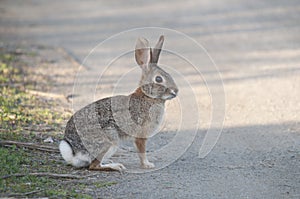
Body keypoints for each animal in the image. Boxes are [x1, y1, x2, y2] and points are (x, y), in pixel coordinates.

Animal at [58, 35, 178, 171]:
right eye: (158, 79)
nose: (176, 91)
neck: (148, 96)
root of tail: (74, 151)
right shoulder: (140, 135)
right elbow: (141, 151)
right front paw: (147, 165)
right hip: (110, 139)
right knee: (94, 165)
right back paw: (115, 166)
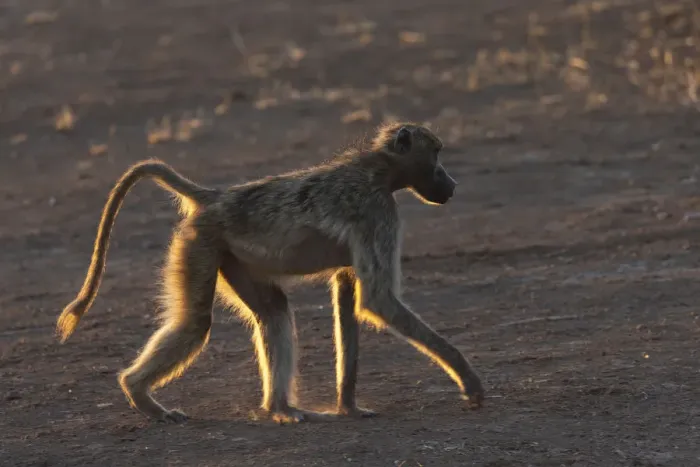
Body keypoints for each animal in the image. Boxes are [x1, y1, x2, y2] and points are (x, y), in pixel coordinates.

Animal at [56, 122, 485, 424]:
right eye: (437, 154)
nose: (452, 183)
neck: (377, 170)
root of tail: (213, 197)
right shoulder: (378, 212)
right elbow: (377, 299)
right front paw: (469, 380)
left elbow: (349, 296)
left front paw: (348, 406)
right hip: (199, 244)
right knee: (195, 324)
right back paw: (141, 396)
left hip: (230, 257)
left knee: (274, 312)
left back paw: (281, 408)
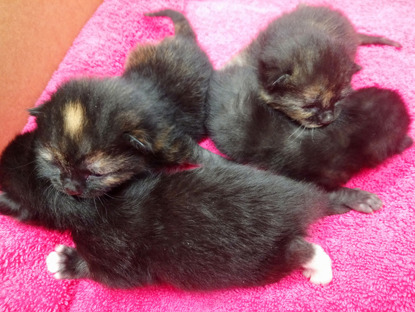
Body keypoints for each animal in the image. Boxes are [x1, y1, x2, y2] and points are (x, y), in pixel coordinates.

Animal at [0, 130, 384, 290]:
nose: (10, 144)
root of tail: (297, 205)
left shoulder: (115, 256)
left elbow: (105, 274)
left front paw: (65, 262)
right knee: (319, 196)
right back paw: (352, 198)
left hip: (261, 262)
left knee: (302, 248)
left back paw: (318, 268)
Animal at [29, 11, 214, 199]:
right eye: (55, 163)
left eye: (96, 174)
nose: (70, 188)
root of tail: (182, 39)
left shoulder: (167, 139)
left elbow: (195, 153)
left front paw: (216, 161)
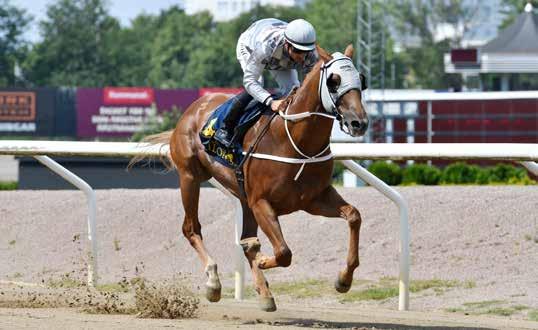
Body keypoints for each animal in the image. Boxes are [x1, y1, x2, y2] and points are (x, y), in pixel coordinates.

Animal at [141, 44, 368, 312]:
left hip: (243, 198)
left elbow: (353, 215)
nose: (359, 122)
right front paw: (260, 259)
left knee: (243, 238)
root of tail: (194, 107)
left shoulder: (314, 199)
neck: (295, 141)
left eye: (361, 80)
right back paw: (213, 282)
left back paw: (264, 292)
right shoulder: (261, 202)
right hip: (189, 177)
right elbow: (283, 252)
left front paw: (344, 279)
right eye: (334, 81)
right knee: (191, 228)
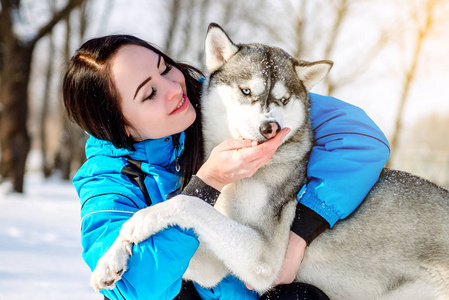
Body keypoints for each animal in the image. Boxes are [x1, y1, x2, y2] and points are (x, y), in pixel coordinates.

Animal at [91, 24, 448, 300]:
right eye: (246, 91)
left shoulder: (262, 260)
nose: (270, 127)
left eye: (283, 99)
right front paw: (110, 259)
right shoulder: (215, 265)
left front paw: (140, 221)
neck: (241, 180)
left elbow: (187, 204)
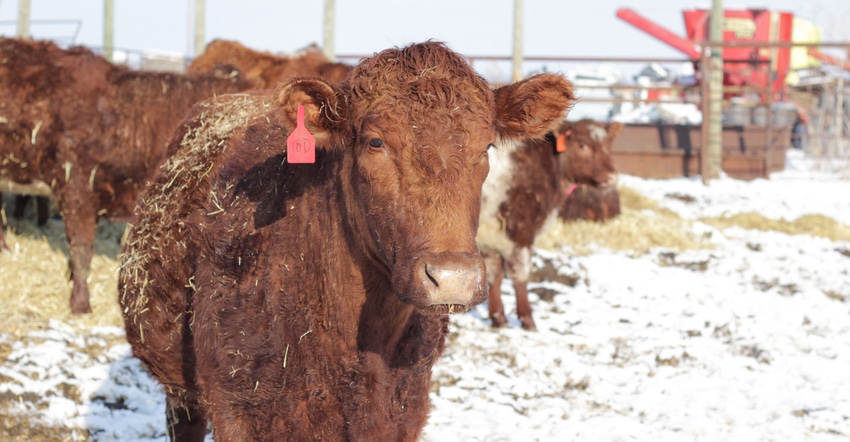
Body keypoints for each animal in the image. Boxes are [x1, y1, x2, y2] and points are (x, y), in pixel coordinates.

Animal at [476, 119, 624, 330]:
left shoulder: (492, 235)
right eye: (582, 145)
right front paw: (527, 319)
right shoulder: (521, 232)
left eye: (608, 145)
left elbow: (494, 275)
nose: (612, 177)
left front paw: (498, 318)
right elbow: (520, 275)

......

## Work to complete:
Set down again, word for word, every line from the one with "right knee: (94, 165)" to the one with "left knee: (274, 312)" in the entries above, and omit the pictures.

## Exercise output:
right knee: (94, 165)
right back paw: (115, 166)
Body keypoints for each animal in the image. Boxes are [x1, y1, x2, y2] and points are (x, y), in pixel coordinates.

Animal at [56, 122, 485, 424]:
right eye: (437, 154)
nose: (452, 183)
neck: (377, 170)
root of tail: (213, 197)
right shoulder: (378, 212)
right elbow: (377, 299)
right front paw: (469, 380)
left elbow: (349, 296)
left front paw: (348, 406)
right hip: (199, 244)
right knee: (195, 324)
right back paw: (141, 396)
left hip: (230, 257)
left knee: (274, 312)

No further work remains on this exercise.